Logistics News

More ladders than snakes for Asciano volumes

March quarter snapshot sees logistics gains and intermodal east-west trade declines

 

Asciano’s operational spread has meant declines in some areas have been met with increases in others, its quarterly volumes report shows.

On the negative side was a a fall in intermodal net tonnes per kilometre of 5.8 per cent from 5,445 to 5,129 for this year’s March quarter compared with last year’s.

Intermodal 20-foot equivalent (teu) container numbers also fell, by 4.7 per cent, from 161,700 to 154,100.

The decline reflected “ongoing weakness in East-West volumes”, while steel volumes “were flat for the quarter”.  

Against that, its terminals operations saw container lifts and teu handled up 6.8 and 5.1 per cent respectively, while coal haulage growth was above 40 per cent in the north-east of the country and around 15 per cent in the south-east.

The container lifts rise, from 444,000 to 474,000, was “driven by underlying growth in customer volume for existing services of approximately 2.2 per cent, the commencement of the K Line contract in Fremantle, the contribution from a new service by an existing customer and the upsizing of another customer service all of which offset the negative impact of the loss of the CAX service following its cessation in March 2013”.
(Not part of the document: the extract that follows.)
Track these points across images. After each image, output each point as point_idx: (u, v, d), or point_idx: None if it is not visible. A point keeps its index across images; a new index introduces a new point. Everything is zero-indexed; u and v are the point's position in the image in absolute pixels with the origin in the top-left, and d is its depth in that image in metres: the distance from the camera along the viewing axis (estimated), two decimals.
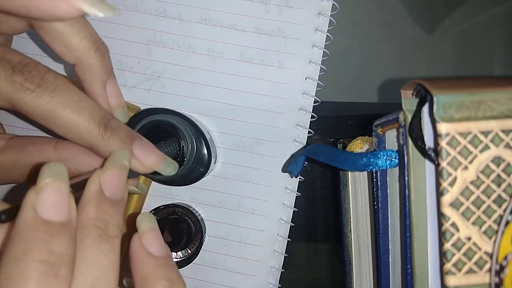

“The Division has recently secured three new services into East Swanson Dock in Melbourne: a 15,000 lift pa service secured in a recent contract tender; and two new contracts with proforma volume totalling 25,000 lifts commencing in April, representing container volume shifting from Webb Dock to East Swanson Dock as a result of the redevelopment of Webb Dock,”  Asciano reports.

Logistics teu fell 9.9 per cent “impacted by material weakness in transport and rail volumes from Northern Victoria and into South Australia”.

The intermodal arm is in the midst of digesting Toll Queensland rail terminals

“This transaction will provide a key strategic position in the Queensland intermodal market,” Asciano says. 

“Integration of these facilities is substantially underway.”

Bulk Ports Stevedoring were affected by “lower volumes on the Agility contract, reflecting the wind down of that contract and lower volumes across a number of regional ports reflecting a slowdown in agricultural, general cargo and car volumes over the quarter”.

Automotive services reported further growth in storage days in the quarter over the pcp. However storage days have declined 20 per cent since the peak in January, reflecting lower car import volumes.

“We continue to expect to deliver low single digit growth in underlying net profit after tax in FY14 with stronger than expected growth in coal and container volumes combined with a strong focus on reducing overhead costs, offsetting weaker than expected volumes in export grain, intermodal and bulk ports,” Asciano CEO John Mullen states.

“FY14 capital expenditure is expected to be in the range of $700-800m including the Pacific National acquisition of rail terminal properties in Queensland.”